When the sport hit the Olympics in the 1980s, this was the game people wanted to see – blisteringly fast games dominated by the skill of well practiced athletes who could spin the ball with record speed.

Ping Pong, on the other hand, became completely eclipsed by the emergence of Table Tennis.

This happened to the extent that the terms were used so interchangeably that whoever held onto the trademark of the original name was privy only to the small fiscal privilege, rather than the historical moments of the game’s history.

Conclusion

So, who invented the game? Not to be that guy, but, there isn’t really a clear answer. The best answer is the British.
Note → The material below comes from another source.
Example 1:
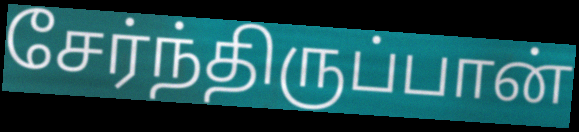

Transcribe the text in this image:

It was likely first played by British officers stationed in colonial India who created the game with cork balls fashioned from a wine cork, and hit it at each other with a book.

It was likely a rudimentary locking of competitive horns at this point rather than the game of skill it is now.

Jaques and Foster were the first people to create salable versions of the equipment in the late 1800s, Jaques was Team Ping Pong, and Foster was Team Table Tennis.

Neither really pioneered the sport, it seems, rather, that they took advantage of the game as a moneymaker, fighting over trademarks and prices, rather than pioneering the modern game.

Those who pioneered the game we know today are the enthusiasts who wanted to actually see the game become an official sport.

You could look at any of the Brits who founded the Table Tennis Association in the 1920s, Gibb popularizing use of the celluloid ball, or even Goode who fashioned a more modern racquet.

It was perhaps Hiroji Satoh who truly, if not purposefully, played the game as it is recognized today in the modern world.

Anyone can hit a ball across a table, it’s the skill and innovation of the enthusiasts of Table Tennis who really made the sport what it is today.